Exercise: Nothing in the entries may differ when you return them.

Recorded data
####
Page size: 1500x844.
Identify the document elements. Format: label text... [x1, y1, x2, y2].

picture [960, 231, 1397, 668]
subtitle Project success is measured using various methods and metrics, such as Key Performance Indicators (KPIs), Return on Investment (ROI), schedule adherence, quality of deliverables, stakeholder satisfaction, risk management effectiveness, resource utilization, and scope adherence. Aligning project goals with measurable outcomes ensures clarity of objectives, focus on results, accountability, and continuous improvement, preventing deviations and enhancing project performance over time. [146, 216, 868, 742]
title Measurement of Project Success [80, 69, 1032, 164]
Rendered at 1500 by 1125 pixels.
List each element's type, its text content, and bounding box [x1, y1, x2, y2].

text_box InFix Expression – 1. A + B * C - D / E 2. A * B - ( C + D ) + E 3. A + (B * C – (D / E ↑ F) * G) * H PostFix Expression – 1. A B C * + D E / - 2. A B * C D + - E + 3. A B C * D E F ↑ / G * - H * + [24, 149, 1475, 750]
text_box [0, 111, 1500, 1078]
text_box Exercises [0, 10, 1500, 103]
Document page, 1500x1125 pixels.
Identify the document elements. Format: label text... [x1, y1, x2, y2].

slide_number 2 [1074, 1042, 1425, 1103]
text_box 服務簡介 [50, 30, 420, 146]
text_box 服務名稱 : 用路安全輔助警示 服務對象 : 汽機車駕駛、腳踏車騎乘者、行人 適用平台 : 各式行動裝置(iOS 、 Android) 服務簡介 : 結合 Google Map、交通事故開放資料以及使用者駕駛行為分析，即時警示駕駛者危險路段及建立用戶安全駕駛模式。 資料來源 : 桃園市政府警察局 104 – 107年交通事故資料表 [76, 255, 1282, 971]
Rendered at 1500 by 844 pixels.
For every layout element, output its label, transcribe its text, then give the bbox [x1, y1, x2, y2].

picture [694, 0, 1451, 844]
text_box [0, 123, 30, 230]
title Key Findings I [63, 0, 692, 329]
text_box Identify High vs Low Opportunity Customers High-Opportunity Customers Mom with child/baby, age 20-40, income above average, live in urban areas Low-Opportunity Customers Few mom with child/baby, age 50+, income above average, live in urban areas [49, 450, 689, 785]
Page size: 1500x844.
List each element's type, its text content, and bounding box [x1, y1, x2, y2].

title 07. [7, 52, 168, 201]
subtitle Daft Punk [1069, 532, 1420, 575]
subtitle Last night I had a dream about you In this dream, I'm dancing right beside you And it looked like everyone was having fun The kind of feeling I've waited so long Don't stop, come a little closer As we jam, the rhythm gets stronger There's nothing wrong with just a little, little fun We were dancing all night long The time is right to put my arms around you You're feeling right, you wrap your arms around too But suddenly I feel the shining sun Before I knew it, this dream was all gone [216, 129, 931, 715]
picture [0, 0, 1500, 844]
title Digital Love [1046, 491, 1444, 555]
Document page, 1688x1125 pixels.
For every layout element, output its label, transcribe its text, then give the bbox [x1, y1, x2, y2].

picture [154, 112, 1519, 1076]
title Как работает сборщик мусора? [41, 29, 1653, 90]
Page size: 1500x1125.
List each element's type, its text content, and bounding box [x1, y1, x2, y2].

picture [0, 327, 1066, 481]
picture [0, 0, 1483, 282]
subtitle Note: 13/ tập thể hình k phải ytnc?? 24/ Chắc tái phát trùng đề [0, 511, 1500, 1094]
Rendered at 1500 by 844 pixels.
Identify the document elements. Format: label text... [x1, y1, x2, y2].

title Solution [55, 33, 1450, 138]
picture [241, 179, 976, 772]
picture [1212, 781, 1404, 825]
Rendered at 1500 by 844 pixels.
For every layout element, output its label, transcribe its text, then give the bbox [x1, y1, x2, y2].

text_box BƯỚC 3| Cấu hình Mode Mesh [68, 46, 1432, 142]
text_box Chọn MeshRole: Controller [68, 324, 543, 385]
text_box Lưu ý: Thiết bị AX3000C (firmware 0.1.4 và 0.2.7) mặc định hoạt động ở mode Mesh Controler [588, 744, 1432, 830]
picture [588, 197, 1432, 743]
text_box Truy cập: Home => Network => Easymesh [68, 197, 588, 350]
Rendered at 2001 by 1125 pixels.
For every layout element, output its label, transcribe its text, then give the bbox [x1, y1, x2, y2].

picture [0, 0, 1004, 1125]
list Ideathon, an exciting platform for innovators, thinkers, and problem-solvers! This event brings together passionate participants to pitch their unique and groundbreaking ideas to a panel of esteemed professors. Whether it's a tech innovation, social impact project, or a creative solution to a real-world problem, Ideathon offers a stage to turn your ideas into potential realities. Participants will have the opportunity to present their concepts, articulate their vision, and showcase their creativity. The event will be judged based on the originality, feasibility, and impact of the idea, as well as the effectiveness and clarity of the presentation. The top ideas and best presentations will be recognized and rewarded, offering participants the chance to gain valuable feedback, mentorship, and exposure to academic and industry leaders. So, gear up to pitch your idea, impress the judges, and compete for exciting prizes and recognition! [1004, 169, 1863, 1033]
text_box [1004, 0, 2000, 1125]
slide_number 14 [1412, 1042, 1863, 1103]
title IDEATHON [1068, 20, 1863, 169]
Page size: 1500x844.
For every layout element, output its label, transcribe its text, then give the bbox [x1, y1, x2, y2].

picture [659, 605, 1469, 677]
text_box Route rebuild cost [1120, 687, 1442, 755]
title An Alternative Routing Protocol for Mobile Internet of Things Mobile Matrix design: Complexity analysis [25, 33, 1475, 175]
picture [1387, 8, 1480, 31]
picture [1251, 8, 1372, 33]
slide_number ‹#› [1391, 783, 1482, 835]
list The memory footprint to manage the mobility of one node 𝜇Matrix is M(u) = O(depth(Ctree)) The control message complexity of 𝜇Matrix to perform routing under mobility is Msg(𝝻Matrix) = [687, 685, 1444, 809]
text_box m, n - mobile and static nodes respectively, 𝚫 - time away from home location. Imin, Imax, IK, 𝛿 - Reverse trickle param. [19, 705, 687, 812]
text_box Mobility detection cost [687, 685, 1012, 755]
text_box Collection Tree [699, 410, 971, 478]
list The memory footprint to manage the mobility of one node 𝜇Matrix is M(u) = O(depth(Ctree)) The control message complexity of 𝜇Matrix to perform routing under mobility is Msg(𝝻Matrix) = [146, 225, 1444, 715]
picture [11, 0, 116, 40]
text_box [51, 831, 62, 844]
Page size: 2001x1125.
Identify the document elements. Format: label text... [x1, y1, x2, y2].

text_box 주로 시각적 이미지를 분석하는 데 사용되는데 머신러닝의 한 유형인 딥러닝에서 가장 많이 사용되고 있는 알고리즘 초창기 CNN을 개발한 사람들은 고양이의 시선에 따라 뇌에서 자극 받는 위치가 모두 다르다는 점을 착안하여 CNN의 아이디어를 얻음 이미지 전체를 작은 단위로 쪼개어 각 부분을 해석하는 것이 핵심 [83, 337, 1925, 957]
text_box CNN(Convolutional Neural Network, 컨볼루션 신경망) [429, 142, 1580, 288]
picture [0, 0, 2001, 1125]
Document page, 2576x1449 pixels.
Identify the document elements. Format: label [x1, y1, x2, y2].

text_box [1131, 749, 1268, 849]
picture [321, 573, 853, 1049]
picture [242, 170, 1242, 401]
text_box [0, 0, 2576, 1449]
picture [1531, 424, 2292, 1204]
####
Reply to the task:
Page size: 1500x844.
Identify the document elements. Format: label text... [x1, y1, x2, y2].

picture [960, 231, 1397, 668]
subtitle Project success is measured using various methods and metrics, such as Key Performance Indicators (KPIs), Return on Investment (ROI), schedule adherence, quality of deliverables, stakeholder satisfaction, risk management effectiveness, resource utilization, and scope adherence. Aligning project goals with measurable outcomes ensures clarity of objectives, focus on results, accountability, and continuous improvement, preventing deviations and enhancing project performance over time. [146, 216, 868, 742]
title Measurement of Project Success [80, 69, 1032, 164]
Rendered at 1500 by 1125 pixels.
List each element's type, its text content, and bounding box [x1, y1, x2, y2].

text_box InFix Expression – 1. A + B * C - D / E 2. A * B - ( C + D ) + E 3. A + (B * C – (D / E ↑ F) * G) * H PostFix Expression – 1. A B C * + D E / - 2. A B * C D + - E + 3. A B C * D E F ↑ / G * - H * + [24, 149, 1475, 750]
text_box [0, 111, 1500, 1078]
text_box Exercises [0, 10, 1500, 103]
Document page, 1500x1125 pixels.
Identify the document elements. Format: label text... [x1, y1, x2, y2].

slide_number 2 [1074, 1042, 1425, 1103]
text_box 服務簡介 [50, 30, 420, 146]
text_box 服務名稱 : 用路安全輔助警示 服務對象 : 汽機車駕駛、腳踏車騎乘者、行人 適用平台 : 各式行動裝置(iOS 、 Android) 服務簡介 : 結合 Google Map、交通事故開放資料以及使用者駕駛行為分析，即時警示駕駛者危險路段及建立用戶安全駕駛模式。 資料來源 : 桃園市政府警察局 104 – 107年交通事故資料表 [76, 255, 1282, 971]
Rendered at 1500 by 844 pixels.
For every layout element, output its label, transcribe its text, then give the bbox [x1, y1, x2, y2].

picture [694, 0, 1451, 844]
text_box [0, 123, 30, 230]
title Key Findings I [63, 0, 692, 329]
text_box Identify High vs Low Opportunity Customers High-Opportunity Customers Mom with child/baby, age 20-40, income above average, live in urban areas Low-Opportunity Customers Few mom with child/baby, age 50+, income above average, live in urban areas [49, 450, 689, 785]
Page size: 1500x844.
List each element's type, its text content, and bounding box [x1, y1, x2, y2].

title 07. [7, 52, 168, 201]
subtitle Daft Punk [1069, 532, 1420, 575]
subtitle Last night I had a dream about you In this dream, I'm dancing right beside you And it looked like everyone was having fun The kind of feeling I've waited so long Don't stop, come a little closer As we jam, the rhythm gets stronger There's nothing wrong with just a little, little fun We were dancing all night long The time is right to put my arms around you You're feeling right, you wrap your arms around too But suddenly I feel the shining sun Before I knew it, this dream was all gone [216, 129, 931, 715]
picture [0, 0, 1500, 844]
title Digital Love [1046, 491, 1444, 555]
Document page, 1688x1125 pixels.
For every layout element, output its label, transcribe its text, then give the bbox [x1, y1, x2, y2].

picture [154, 112, 1519, 1076]
title Как работает сборщик мусора? [41, 29, 1653, 90]
Page size: 1500x1125.
List each element's type, its text content, and bounding box [x1, y1, x2, y2].

picture [0, 327, 1066, 481]
picture [0, 0, 1483, 282]
subtitle Note: 13/ tập thể hình k phải ytnc?? 24/ Chắc tái phát trùng đề [0, 511, 1500, 1094]
Rendered at 1500 by 844 pixels.
Identify the document elements. Format: label text... [x1, y1, x2, y2].

title Solution [55, 33, 1450, 138]
picture [241, 179, 976, 772]
picture [1212, 781, 1404, 825]
Rendered at 1500 by 844 pixels.
For every layout element, output its label, transcribe its text, then give the bbox [x1, y1, x2, y2].

text_box BƯỚC 3| Cấu hình Mode Mesh [68, 46, 1432, 142]
text_box Chọn MeshRole: Controller [68, 324, 543, 385]
text_box Lưu ý: Thiết bị AX3000C (firmware 0.1.4 và 0.2.7) mặc định hoạt động ở mode Mesh Controler [588, 744, 1432, 830]
picture [588, 197, 1432, 743]
text_box Truy cập: Home => Network => Easymesh [68, 197, 588, 350]
Rendered at 2001 by 1125 pixels.
For every layout element, output its label, transcribe its text, then give the bbox [x1, y1, x2, y2].

picture [0, 0, 1004, 1125]
list Ideathon, an exciting platform for innovators, thinkers, and problem-solvers! This event brings together passionate participants to pitch their unique and groundbreaking ideas to a panel of esteemed professors. Whether it's a tech innovation, social impact project, or a creative solution to a real-world problem, Ideathon offers a stage to turn your ideas into potential realities. Participants will have the opportunity to present their concepts, articulate their vision, and showcase their creativity. The event will be judged based on the originality, feasibility, and impact of the idea, as well as the effectiveness and clarity of the presentation. The top ideas and best presentations will be recognized and rewarded, offering participants the chance to gain valuable feedback, mentorship, and exposure to academic and industry leaders. So, gear up to pitch your idea, impress the judges, and compete for exciting prizes and recognition! [1004, 169, 1863, 1033]
text_box [1004, 0, 2000, 1125]
slide_number 14 [1412, 1042, 1863, 1103]
title IDEATHON [1068, 20, 1863, 169]
Page size: 1500x844.
For every layout element, output its label, transcribe its text, then give the bbox [x1, y1, x2, y2].

picture [659, 605, 1469, 677]
text_box Route rebuild cost [1120, 687, 1442, 755]
title An Alternative Routing Protocol for Mobile Internet of Things Mobile Matrix design: Complexity analysis [25, 33, 1475, 175]
picture [1387, 8, 1480, 31]
picture [1251, 8, 1372, 33]
slide_number ‹#› [1391, 783, 1482, 835]
list The memory footprint to manage the mobility of one node 𝜇Matrix is M(u) = O(depth(Ctree)) The control message complexity of 𝜇Matrix to perform routing under mobility is Msg(𝝻Matrix) = [687, 685, 1444, 809]
text_box m, n - mobile and static nodes respectively, 𝚫 - time away from home location. Imin, Imax, IK, 𝛿 - Reverse trickle param. [19, 705, 687, 812]
text_box Mobility detection cost [687, 685, 1012, 755]
text_box Collection Tree [699, 410, 971, 478]
list The memory footprint to manage the mobility of one node 𝜇Matrix is M(u) = O(depth(Ctree)) The control message complexity of 𝜇Matrix to perform routing under mobility is Msg(𝝻Matrix) = [146, 225, 1444, 715]
picture [11, 0, 116, 40]
text_box [51, 831, 62, 844]
Page size: 2001x1125.
Identify the document elements. Format: label text... [x1, y1, x2, y2].

text_box 주로 시각적 이미지를 분석하는 데 사용되는데 머신러닝의 한 유형인 딥러닝에서 가장 많이 사용되고 있는 알고리즘 초창기 CNN을 개발한 사람들은 고양이의 시선에 따라 뇌에서 자극 받는 위치가 모두 다르다는 점을 착안하여 CNN의 아이디어를 얻음 이미지 전체를 작은 단위로 쪼개어 각 부분을 해석하는 것이 핵심 [83, 337, 1925, 957]
text_box CNN(Convolutional Neural Network, 컨볼루션 신경망) [429, 142, 1580, 288]
picture [0, 0, 2001, 1125]
Document page, 2576x1449 pixels.
Identify the document elements. Format: label [x1, y1, x2, y2].

text_box [1131, 749, 1268, 849]
picture [321, 573, 853, 1049]
picture [242, 170, 1242, 401]
text_box [0, 0, 2576, 1449]
picture [1531, 424, 2292, 1204]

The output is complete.